Sun Dec 8th through Sat the 14th, 2019 at Vancouver Convention Center
The paper proposes a new end-to-end method that can solve a range of combinatorial optimization (CP) problems. Although such RL approaches have been proposed before, a novel two-stage approach is devised in this paper and extensive experiments demonstrate its effectiveness. Weakness: 1. The improvement of the proposed method over existing RL method is not impressive. 2. Compared to OR tools and RL baselines, the time and computational cost should be reported in detail to fairly compare different methods. Comment after feedback: The authors have addressed the concerns of running time. Since the applying RL in combinatorial optimization is not new, the lack of comparisons between existing RL methods makes it less convincing. Reinforcement Learning for Solving the Vehicle Routing Problem, Mohammadreza Nazari. ATTENTION, LEARN TO SOLVE ROUTING PROBLEMS!, Max Welling. Exact Combinatorial Optimization with Graph Convolutional Neural Networks, Maxime Gasse. Learning Combinatorial Optimization Algorithms over Graphs, Le Song.
Originality: The work proposes an interesting approach with a factorized policy to perform RL by performing iterative improvement over the current solution until convergence is achieved. Using RL for combinatorial optimization is not new, even though the specific idea that the authors propose differs from previous works that I am aware of. Quality: I believe the work is technically sound. It uses standard policy gradient theorems and the well-known actor-critic framework. Clarity: The paper is clearly written with sufficient experimental details. On the other hand, I would like to see more about connection to local search and some further improvements (see point 5 below).
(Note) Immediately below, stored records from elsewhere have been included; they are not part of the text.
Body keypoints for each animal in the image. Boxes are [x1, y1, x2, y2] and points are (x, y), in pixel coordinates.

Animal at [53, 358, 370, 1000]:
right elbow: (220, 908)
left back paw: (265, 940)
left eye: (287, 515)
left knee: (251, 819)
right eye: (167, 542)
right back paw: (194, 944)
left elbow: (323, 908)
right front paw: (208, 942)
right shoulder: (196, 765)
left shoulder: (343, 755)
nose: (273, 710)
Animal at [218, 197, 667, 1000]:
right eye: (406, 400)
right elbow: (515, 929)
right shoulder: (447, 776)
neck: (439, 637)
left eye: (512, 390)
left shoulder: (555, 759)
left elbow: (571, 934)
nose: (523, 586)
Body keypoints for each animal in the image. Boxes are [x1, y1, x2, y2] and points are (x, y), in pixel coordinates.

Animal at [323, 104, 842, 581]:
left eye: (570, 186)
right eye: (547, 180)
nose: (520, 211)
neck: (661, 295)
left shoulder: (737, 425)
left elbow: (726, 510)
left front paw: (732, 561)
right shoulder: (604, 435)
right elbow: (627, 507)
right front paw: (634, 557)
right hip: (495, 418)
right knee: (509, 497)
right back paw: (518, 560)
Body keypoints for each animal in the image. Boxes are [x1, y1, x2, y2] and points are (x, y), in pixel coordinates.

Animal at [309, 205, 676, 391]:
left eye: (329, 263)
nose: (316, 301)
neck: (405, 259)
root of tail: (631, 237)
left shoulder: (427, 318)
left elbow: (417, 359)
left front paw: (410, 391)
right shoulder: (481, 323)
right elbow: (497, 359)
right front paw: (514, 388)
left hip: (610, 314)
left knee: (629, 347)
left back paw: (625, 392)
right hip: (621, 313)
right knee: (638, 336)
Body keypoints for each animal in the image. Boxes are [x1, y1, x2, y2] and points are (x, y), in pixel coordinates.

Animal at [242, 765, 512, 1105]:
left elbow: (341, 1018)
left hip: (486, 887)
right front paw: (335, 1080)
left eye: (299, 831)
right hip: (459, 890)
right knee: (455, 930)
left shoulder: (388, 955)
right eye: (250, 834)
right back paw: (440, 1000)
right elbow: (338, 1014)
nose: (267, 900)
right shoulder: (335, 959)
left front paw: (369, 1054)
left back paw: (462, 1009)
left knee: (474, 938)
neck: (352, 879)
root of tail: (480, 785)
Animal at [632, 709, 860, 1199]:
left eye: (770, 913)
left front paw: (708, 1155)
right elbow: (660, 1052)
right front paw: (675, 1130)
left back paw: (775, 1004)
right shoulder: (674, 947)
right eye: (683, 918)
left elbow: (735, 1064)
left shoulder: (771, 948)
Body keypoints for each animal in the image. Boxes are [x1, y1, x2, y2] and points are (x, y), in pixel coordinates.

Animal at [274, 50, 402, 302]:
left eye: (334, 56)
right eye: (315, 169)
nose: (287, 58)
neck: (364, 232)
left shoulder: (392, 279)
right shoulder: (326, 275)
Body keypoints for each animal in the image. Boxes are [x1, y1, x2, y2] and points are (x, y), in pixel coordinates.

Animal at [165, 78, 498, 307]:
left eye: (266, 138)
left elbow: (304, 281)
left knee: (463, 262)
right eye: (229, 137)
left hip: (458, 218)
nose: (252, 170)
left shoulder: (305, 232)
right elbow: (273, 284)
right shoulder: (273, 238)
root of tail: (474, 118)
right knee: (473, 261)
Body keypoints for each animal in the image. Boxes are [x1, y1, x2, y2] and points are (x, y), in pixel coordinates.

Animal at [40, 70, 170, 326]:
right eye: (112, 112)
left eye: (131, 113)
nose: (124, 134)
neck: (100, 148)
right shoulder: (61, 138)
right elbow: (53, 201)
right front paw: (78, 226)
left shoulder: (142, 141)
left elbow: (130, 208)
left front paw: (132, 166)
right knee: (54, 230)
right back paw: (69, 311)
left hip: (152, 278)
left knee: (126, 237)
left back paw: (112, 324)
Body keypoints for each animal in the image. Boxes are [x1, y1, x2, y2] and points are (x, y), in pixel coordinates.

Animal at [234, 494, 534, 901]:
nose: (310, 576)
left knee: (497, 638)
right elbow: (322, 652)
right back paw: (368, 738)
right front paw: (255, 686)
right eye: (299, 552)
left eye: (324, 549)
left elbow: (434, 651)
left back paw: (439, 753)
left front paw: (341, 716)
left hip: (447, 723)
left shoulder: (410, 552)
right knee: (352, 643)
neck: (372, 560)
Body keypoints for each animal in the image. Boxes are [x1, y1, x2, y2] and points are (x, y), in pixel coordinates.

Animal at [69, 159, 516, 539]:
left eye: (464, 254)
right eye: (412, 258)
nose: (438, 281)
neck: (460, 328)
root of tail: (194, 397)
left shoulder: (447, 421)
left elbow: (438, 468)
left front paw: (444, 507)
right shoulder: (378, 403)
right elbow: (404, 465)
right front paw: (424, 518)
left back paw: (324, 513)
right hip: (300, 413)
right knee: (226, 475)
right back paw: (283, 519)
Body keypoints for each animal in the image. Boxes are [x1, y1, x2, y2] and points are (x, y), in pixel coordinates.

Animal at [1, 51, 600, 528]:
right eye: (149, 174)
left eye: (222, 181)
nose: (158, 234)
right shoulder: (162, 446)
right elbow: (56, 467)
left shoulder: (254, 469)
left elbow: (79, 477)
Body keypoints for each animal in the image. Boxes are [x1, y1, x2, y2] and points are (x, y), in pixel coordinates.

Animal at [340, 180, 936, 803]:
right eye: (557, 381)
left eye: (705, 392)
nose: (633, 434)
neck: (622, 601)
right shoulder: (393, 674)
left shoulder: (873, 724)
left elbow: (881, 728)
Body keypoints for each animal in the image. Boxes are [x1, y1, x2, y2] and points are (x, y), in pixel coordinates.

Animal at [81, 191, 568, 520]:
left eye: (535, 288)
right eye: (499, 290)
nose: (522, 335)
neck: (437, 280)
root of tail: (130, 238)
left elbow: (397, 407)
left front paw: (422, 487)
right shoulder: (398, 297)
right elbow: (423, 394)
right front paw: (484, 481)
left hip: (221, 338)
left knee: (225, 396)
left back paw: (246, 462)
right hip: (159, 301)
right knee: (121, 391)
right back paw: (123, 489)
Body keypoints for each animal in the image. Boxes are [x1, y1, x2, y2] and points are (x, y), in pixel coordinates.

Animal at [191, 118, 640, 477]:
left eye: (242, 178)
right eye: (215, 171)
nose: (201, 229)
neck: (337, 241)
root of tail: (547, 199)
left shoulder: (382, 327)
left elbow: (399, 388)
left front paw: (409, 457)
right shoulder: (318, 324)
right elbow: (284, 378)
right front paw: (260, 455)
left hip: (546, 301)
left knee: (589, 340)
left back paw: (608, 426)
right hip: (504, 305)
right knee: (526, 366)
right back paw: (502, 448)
Significance: Given that (1) solving NP-hard combinatorial problems is a very important task and (2) the experimental results outperform standard solvers, I think that the current work is fairly significant due to its practicability. UPDATE I have read both the rebuttal and the other reviews. I appreciate the authors' feedback, particularly with regard to adding more information on the connections to local search, and the wider applicability of this work. For this reason, I am willing to increase my score to 7. I would just encourage the authors to ensure that, if accepted, the camera-ready will clarify all points raised in the rebuttal.
After rebuttal: The discussion of the method applicability in the rebuttal is convinced for me. I upgrade my score to 7. This paper proposes a learning-based approach for combinatorial optimization problems. Starting from an initial complete solution of the problem, several local rewriting updates are applied to the solution iteratively. In each rewriting step, a local region and an updating rule are picked to update the solution and two networks are trained by reinforcement learning to pick local regions and updating rules. Experiments on expression simplification, job scheduling and vehicle routing problems are conducted to validate the effectiveness of the proposed approach. The main concern of this paper is the applicable range of the proposed method is unclear. I think the local rewriting approach stands under several assumptions, the complete and legal solution is easily initialized, the reasonable local regions and updating rules can be manually defined, the rewards are densely distributed for solutions. It seems this approach may not work in the problem where we need to find a specific target and therefore the state transition is important. For example, in the problem of theorem proving, I don't think it could work to rewrite the proofs directly if we think proofs are the expected solutions, as stated in line 63. Also, how to design local regions and updating rules may be important and ambiguous in specific problems. I agree that local rewriting should be applicable to a wide range of problems, but I think this range and underlying assumptions should be formally and explicitly clarified in the paper. For example, to demonstrate the targeted problems in the introduction. It could help to clarify the contributions of this work and explain the choices of tasks in experiments.